Bu arada ilginizi çekti mi bilmem ama benim için fazlasıyla merak konusu bu durum; İstanbul 2010 ile ilgili hükümet ve yetkililer sürekli toplantı yapıp duruyor ama ne ilginçtir ki basın ve medya genel yayın yönetmenlerinin bilgilendirildiği toplantı sonrası bile durum değişmiyor, nedense yer vermiyorlar. Büyük gazetelerin kültür sanat şefleri bile İstanbul 2010’un ne olduğunu bilmediği için, işbirliği yapılması gereken medya, grubun yanında yer almıyor. 

 

Gerçekçi olalım: Sadece bir yıl kaldı. Unvanı aldıktan sonra kalan süre azdı, hemen belli hedefler çerçevesinde inançla ve tam zamanlı çalışacak, dinamik bir kadro kurulması gerekiyordu. O sırada herkesin hevesi ve isteği vardı, ezber dışında pek çok şey yapabilirdiniz. Evet çok kollu ve zor bir projeydi bu ve çok iş bekliyordu bizi, ama vizyon sahibiyseniz, kültür insanıysanız ve elbette değişime inanır, hedefler belirler, bunları doğru anlatır, ortamı yaratırsanız her şey mümkündü. Hem bizim insanımız sürprizlidir, aslına bakarsanız kolay öğrenir, bir hedef koyduğunuzda o hedef doğru anlatılır, kazançlar açık bir dille ortaya konursa çok güzel ilerler ve elinden geleni yapar. Dönüştürme, yeniden oluşturma gücü şaşırtıcıdır, yeter ki varolan potansiyel ciddiye alınsın, doğru değerlendirilsin ve iyi/güzel bir şeyler yapmak için yola çıkılsın. Varolan potansiyeli doğru değerlendirmekse bir vizyon ve inanç meselesidir. 

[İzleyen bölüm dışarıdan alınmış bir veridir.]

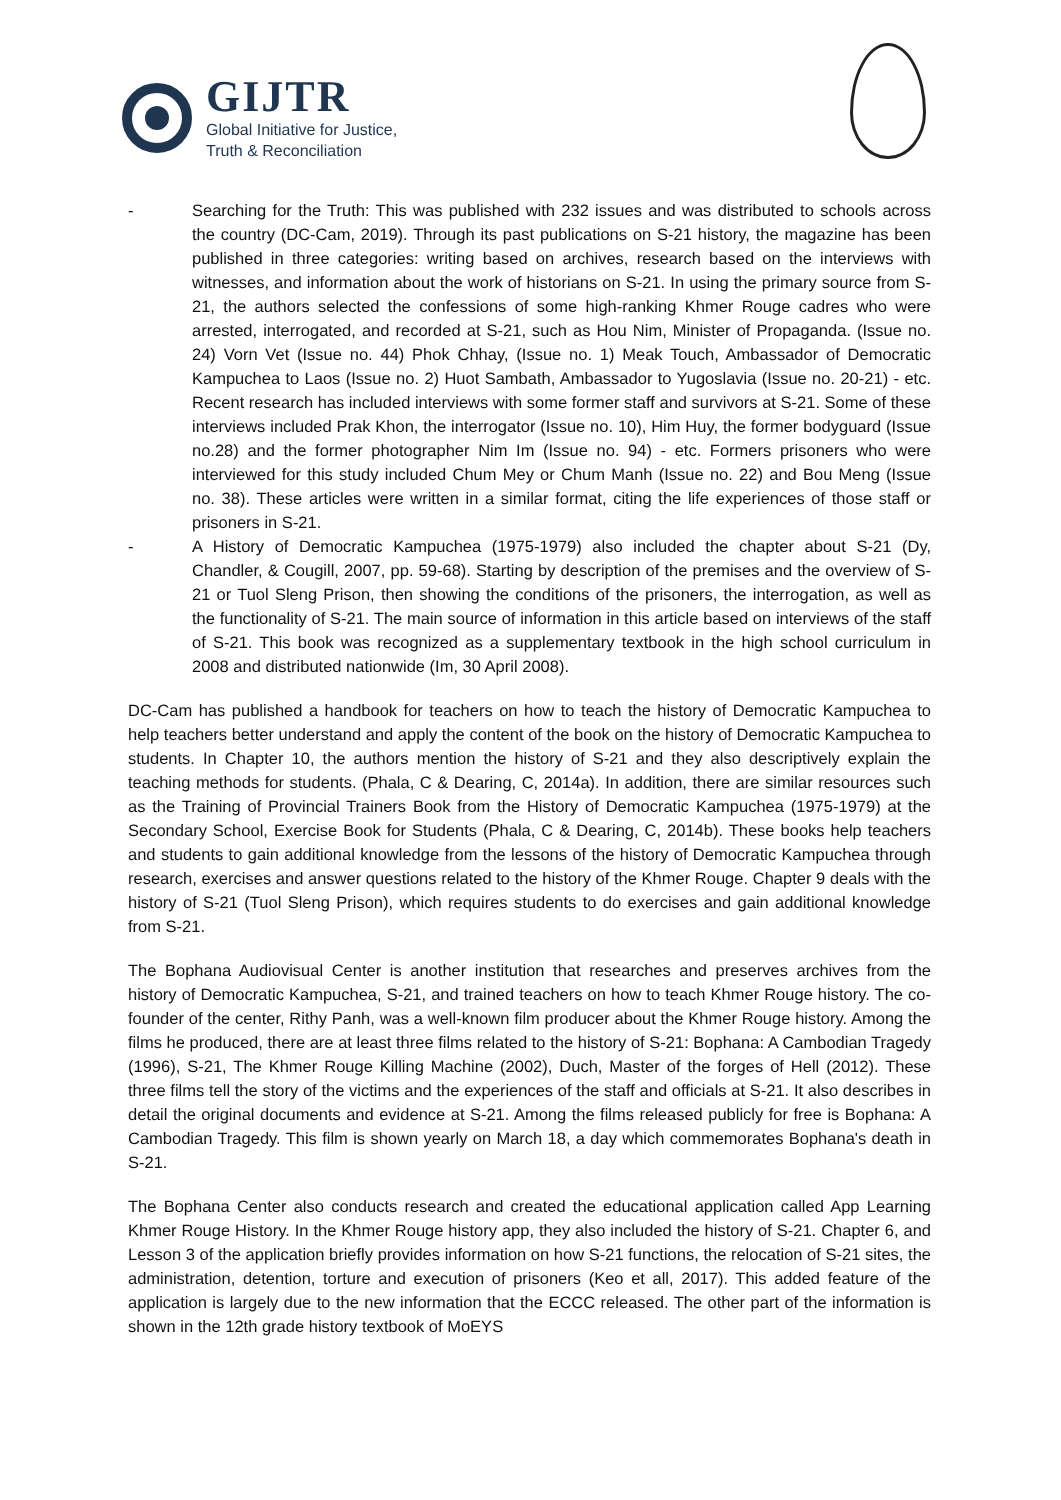GIJTR
Global Initiative for Justice,
Truth & Reconciliation
- Searching for the Truth: This was published with 232 issues and was distributed to schools across the country (DC-Cam, 2019). Through its past publications on S-21 history, the magazine has been published in three categories: writing based on archives, research based on the interviews with witnesses, and information about the work of historians on S-21. In using the primary source from S-21, the authors selected the confessions of some high-ranking Khmer Rouge cadres who were arrested, interrogated, and recorded at S-21, such as Hou Nim, Minister of Propaganda. (Issue no. 24) Vorn Vet (Issue no. 44) Phok Chhay, (Issue no. 1) Meak Touch, Ambassador of Democratic Kampuchea to Laos (Issue no. 2) Huot Sambath, Ambassador to Yugoslavia (Issue no. 20-21) - etc. Recent research has included interviews with some former staff and survivors at S-21. Some of these interviews included Prak Khon, the interrogator (Issue no. 10), Him Huy, the former bodyguard (Issue no.28) and the former photographer Nim Im (Issue no. 94) - etc. Formers prisoners who were interviewed for this study included Chum Mey or Chum Manh (Issue no. 22) and Bou Meng (Issue no. 38). These articles were written in a similar format, citing the life experiences of those staff or prisoners in S-21.
- A History of Democratic Kampuchea (1975-1979) also included the chapter about S-21 (Dy, Chandler, & Cougill, 2007, pp. 59-68). Starting by description of the premises and the overview of S-21 or Tuol Sleng Prison, then showing the conditions of the prisoners, the interrogation, as well as the functionality of S-21. The main source of information in this article based on interviews of the staff of S-21. This book was recognized as a supplementary textbook in the high school curriculum in 2008 and distributed nationwide (Im, 30 April 2008).
DC-Cam has published a handbook for teachers on how to teach the history of Democratic Kampuchea to help teachers better understand and apply the content of the book on the history of Democratic Kampuchea to students. In Chapter 10, the authors mention the history of S-21 and they also descriptively explain the teaching methods for students. (Phala, C & Dearing, C, 2014a). In addition, there are similar resources such as the Training of Provincial Trainers Book from the History of Democratic Kampuchea (1975-1979) at the Secondary School, Exercise Book for Students (Phala, C & Dearing, C, 2014b). These books help teachers and students to gain additional knowledge from the lessons of the history of Democratic Kampuchea through research, exercises and answer questions related to the history of the Khmer Rouge. Chapter 9 deals with the history of S-21 (Tuol Sleng Prison), which requires students to do exercises and gain additional knowledge from S-21.
The Bophana Audiovisual Center is another institution that researches and preserves archives from the history of Democratic Kampuchea, S-21, and trained teachers on how to teach Khmer Rouge history. The co-founder of the center, Rithy Panh, was a well-known film producer about the Khmer Rouge history. Among the films he produced, there are at least three films related to the history of S-21: Bophana: A Cambodian Tragedy (1996), S-21, The Khmer Rouge Killing Machine (2002), Duch, Master of the forges of Hell (2012). These three films tell the story of the victims and the experiences of the staff and officials at S-21. It also describes in detail the original documents and evidence at S-21. Among the films released publicly for free is Bophana: A Cambodian Tragedy. This film is shown yearly on March 18, a day which commemorates Bophana's death in S-21.
The Bophana Center also conducts research and created the educational application called App Learning Khmer Rouge History. In the Khmer Rouge history app, they also included the history of S-21. Chapter 6, and Lesson 3 of the application briefly provides information on how S-21 functions, the relocation of S-21 sites, the administration, detention, torture and execution of prisoners (Keo et all, 2017). This added feature of the application is largely due to the new information that the ECCC released. The other part of the information is shown in the 12th grade history textbook of MoEYS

Ezcümle… Kendi kafanızdan olmayan bir şeyleri oturup varmış gibi anlatabilirsiniz, hikâye uydurabilirsiniz, göz boyayabilirsiniz ama akan zamanı geri döndüremezsiniz. Bir şeyi varmış gibi gösterebilir, hatta buna kendiniz bile inanabilirsiniz ama konunun özüne yönelik gerçekçi olmazsanız kendi kendinizi kandırmış olursunuz… Binbir Gece masalları değil ki bu, nereye kadar dinleyen bulacaksınız?.. Ve imaj… İmaj aslına bakarsanız hiçbir şeydir, üstüne serpilmiş altın tozları üflediğinizde gerçekler tüm sahiciliğiyle karşınıza dikilir. 

 

Avrupa Kültür Başkenti nedir?

Her şeyden önce bir kültür sanat projesi. Ama kültürü zor ve anlaşılmaz bir kavram olmaktan çıkarmayı; kültürün toplumsal ve bireysel yaşamdaki dönüştürücü gücünü akılcı ve katılımcı projelerle halkın yaşamına sokması gereken bir proje… 

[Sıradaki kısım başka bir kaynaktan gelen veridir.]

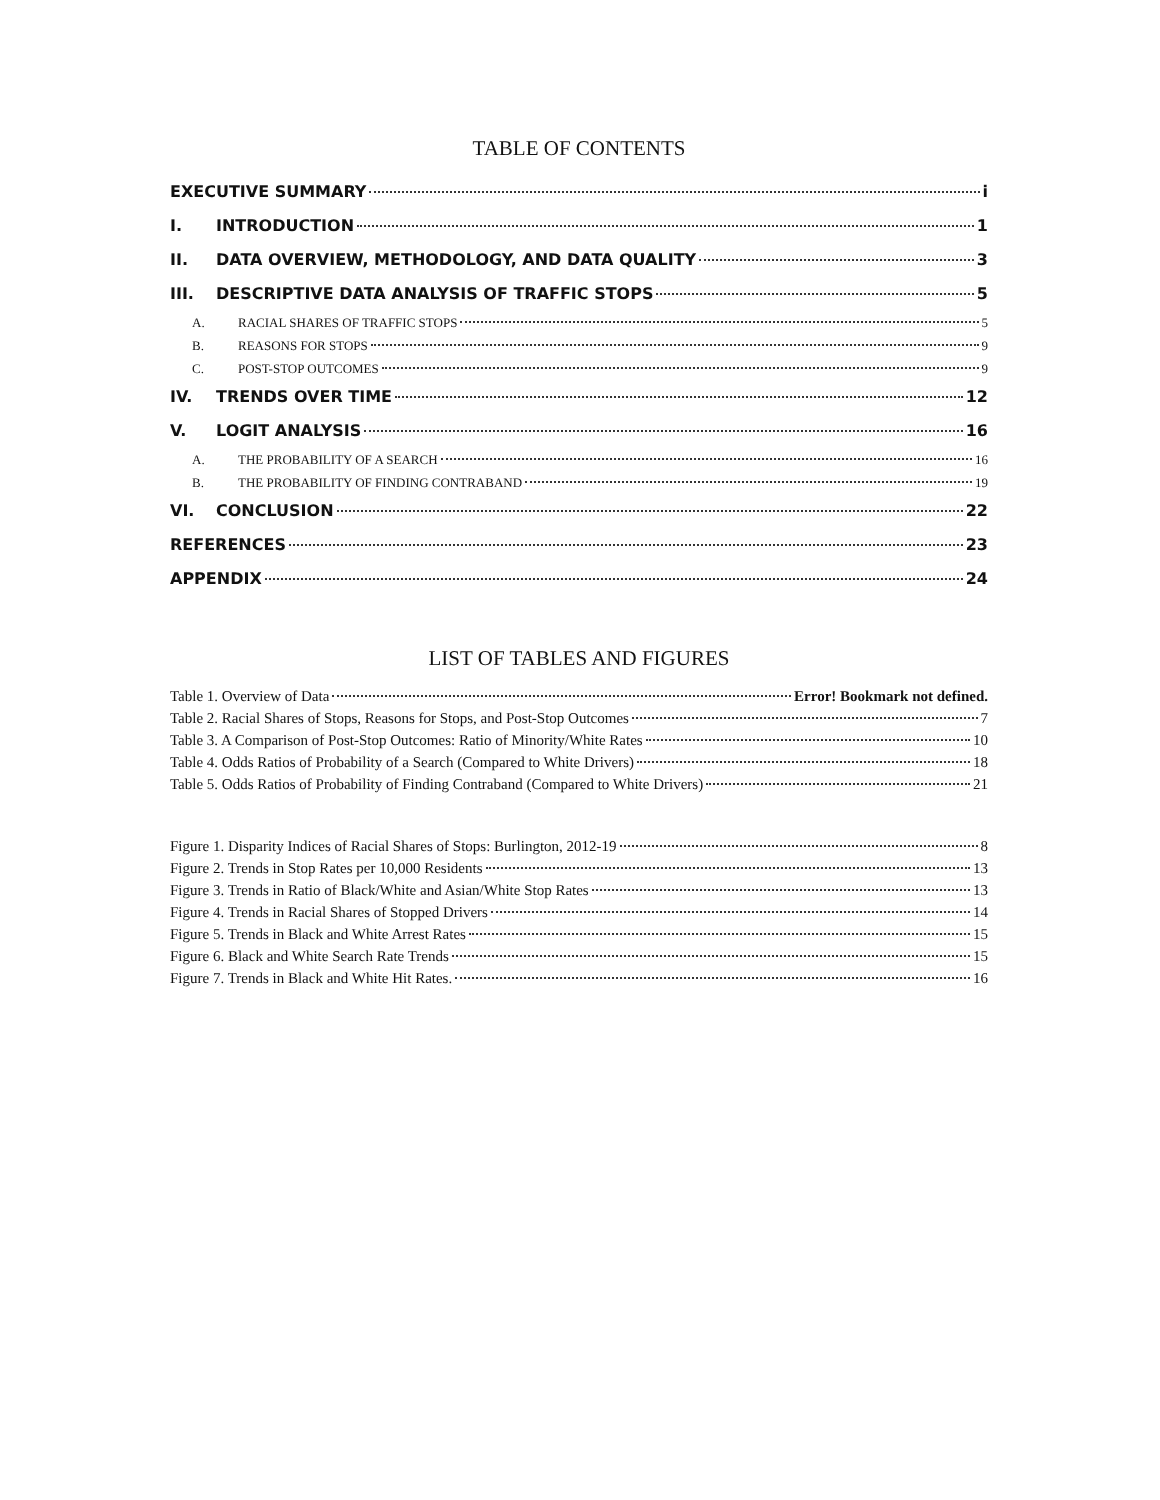TABLE OF CONTENTS
EXECUTIVE SUMMARY i
I. INTRODUCTION 1
II. DATA OVERVIEW, METHODOLOGY, AND DATA QUALITY 3
III. DESCRIPTIVE DATA ANALYSIS OF TRAFFIC STOPS 5
A. RACIAL SHARES OF TRAFFIC STOPS 5
B. REASONS FOR STOPS 9
C. POST-STOP OUTCOMES 9
IV. TRENDS OVER TIME 12
V. LOGIT ANALYSIS 16
A. THE PROBABILITY OF A SEARCH 16
B. THE PROBABILITY OF FINDING CONTRABAND 19
VI. CONCLUSION 22
REFERENCES 23
APPENDIX 24
LIST OF TABLES AND FIGURES
Table 1. Overview of Data Error! Bookmark not defined.
Table 2. Racial Shares of Stops, Reasons for Stops, and Post-Stop Outcomes 7
Table 3. A Comparison of Post-Stop Outcomes: Ratio of Minority/White Rates 10
Table 4. Odds Ratios of Probability of a Search (Compared to White Drivers) 18
Table 5. Odds Ratios of Probability of Finding Contraband (Compared to White Drivers) 21
Figure 1. Disparity Indices of Racial Shares of Stops: Burlington, 2012-19 8
Figure 2. Trends in Stop Rates per 10,000 Residents 13
Figure 3. Trends in Ratio of Black/White and Asian/White Stop Rates 13
Figure 4. Trends in Racial Shares of Stopped Drivers 14
Figure 5. Trends in Black and White Arrest Rates 15
Figure 6. Black and White Search Rate Trends 15
Figure 7. Trends in Black and White Hit Rates. 16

Büyük bir sosyal sorumluluk projesi: Kentlerin kültürel, sosyal, mimari, kentsel, sanatsal dönüşümünü sağlaması esas… 

Geniş bir alana yayılması, halkın proje hakkında bilgilendirilmesi projeyi sahiplenmesine yol açacağından iletişimin net ve anlaşılabilir olması şart. 

Çok katmanlı olduğu için şeffaflık ve dürüstlük önemli.

Kentte yaşayanların kentini tanıması çok önemli, çünkü bu bir kentlilik bilinci oluşturuyor, sahiplenmelerine, onu sevmelerine, gurur duymalarına yol açıyor, bu tür tanışmalar için pek çok proje geliştirmek ve böyle hedefe ulaşmak mümkün.  

Başarılı bir başkent olmak, güçlü partnerlerle proje paydaşlarının açık ve net hedeflerle uzun vadeli bir planlamaya soyunmalarına ve bunu yerel halkın  katılımıyla sağlamalarına bağlı…

Stratejilerle altyapıyı oluşturmak, kalıcı olmasını ve uluslar arası platforma açılmasını sağlayacak bir proje.

Uzun vadeli etkilerinin olması en can alıcı nokta. 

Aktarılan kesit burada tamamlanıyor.